Nobel-winning economist and Canadian researcher share UN labour prize

Professor Joseph Stiglitz (file photo)
The United Nations International Labour Organization (ILO) has selected Nobel Prize-winning economist Joseph Stiglitz and leading Canadian labour researcher Harry Arthurs as the winners of its Decent Work Research Prize 2008.

Professor Stiglitz was chosen for his “extraordinary lifetime contribution to knowledge on the central concerns of the ILO and its constituents reflecting advances in understanding of different dimensions of decent work,” the agency said in a news release.

He is Chair of Columbia University’s Committee on Global Thought, former Chief Economist of the World Bank and a member of the World Commission on the Social Dimension of Globalization convened by the ILO.

Being selected for the Decent Work Research Prize was “a fantastic honour,” said Professor Stiglitz, the winner of the 2001 Nobel Prize in economics.

Professor Arthurs, former Dean of Osgoode Hall Law School at York University in Toronto, Canada, and former President of the University, was cited for a major specific contribution to the understanding of socio-economic relationships and policy instruments for the advancement of decent work.

He is also the author of a 2006 report submitted to the Canadian Government on “Fairness at Work.

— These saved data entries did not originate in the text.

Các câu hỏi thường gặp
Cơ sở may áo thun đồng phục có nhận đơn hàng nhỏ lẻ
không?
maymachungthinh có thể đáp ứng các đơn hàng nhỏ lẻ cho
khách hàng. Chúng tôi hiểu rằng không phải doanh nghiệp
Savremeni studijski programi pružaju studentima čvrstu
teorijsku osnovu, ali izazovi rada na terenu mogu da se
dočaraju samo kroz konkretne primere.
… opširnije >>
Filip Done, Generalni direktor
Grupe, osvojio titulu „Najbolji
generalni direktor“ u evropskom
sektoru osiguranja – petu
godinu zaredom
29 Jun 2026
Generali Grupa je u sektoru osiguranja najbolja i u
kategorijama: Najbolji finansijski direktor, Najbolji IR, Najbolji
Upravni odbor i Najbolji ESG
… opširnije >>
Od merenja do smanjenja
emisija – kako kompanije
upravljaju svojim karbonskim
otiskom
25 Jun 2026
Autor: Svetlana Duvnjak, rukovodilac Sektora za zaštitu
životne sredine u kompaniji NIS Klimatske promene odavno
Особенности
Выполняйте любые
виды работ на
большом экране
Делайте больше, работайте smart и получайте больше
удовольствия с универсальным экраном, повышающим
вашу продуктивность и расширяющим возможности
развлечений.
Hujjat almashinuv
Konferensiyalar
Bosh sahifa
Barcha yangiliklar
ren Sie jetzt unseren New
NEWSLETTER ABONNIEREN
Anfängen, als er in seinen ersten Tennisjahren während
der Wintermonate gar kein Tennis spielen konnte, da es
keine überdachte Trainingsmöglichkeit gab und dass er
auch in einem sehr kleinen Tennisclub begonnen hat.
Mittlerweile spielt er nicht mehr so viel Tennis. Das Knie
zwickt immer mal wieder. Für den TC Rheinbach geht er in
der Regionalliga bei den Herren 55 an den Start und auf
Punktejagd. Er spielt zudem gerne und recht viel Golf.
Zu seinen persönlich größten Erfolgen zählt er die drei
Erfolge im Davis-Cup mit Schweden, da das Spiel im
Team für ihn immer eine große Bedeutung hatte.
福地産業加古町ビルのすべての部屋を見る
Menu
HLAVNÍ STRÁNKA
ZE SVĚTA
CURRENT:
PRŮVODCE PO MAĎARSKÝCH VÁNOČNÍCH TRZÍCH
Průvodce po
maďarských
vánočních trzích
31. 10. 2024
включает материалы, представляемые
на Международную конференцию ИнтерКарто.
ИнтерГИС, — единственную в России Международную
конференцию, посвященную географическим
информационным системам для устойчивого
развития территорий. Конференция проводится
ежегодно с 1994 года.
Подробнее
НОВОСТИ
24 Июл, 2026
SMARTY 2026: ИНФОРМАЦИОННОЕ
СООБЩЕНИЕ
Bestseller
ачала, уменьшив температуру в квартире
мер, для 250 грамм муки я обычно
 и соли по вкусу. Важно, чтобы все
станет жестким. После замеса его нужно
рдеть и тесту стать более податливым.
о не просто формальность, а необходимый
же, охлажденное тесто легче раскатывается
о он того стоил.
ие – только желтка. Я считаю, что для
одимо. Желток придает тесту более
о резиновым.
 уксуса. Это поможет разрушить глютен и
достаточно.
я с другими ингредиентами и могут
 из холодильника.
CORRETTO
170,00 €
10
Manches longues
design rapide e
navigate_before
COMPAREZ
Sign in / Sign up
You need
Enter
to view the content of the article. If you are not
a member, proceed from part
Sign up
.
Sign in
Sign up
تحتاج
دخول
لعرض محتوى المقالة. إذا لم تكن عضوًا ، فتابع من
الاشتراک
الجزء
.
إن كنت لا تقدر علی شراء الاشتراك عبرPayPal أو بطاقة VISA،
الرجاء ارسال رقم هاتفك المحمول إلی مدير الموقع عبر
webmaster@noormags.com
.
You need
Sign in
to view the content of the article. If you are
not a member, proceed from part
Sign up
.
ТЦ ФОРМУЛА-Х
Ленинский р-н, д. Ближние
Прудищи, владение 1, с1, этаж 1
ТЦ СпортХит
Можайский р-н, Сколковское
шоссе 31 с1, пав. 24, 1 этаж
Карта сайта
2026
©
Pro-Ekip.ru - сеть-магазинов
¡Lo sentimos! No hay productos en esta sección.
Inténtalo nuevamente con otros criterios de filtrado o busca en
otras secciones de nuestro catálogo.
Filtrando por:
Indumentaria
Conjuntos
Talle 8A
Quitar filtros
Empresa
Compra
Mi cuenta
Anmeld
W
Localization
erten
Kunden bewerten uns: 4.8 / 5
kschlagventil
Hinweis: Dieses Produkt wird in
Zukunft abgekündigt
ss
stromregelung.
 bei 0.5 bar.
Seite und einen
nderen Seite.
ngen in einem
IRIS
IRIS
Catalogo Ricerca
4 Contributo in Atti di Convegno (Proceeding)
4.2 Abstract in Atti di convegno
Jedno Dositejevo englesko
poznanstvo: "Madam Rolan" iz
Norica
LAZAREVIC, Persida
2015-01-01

Federal Labour Standards for the 21st Century.”

Professor Arthurs, one Canada’s leading labour law academics, said that “for a labour law scholar, this is truly the most coveted prize.”

The two winners, chosen by a jury of eminent international experts on labour and social policy issues, will share the $10,000 award.

The first two recipients of the Prize in 2007 were former South African President and Nobel laureate Nelson Mandela and Professor Carmelo Mesa-Lago, Professor Emeritus of Economics and Latin American Studies at the University of Pittsburgh, United States.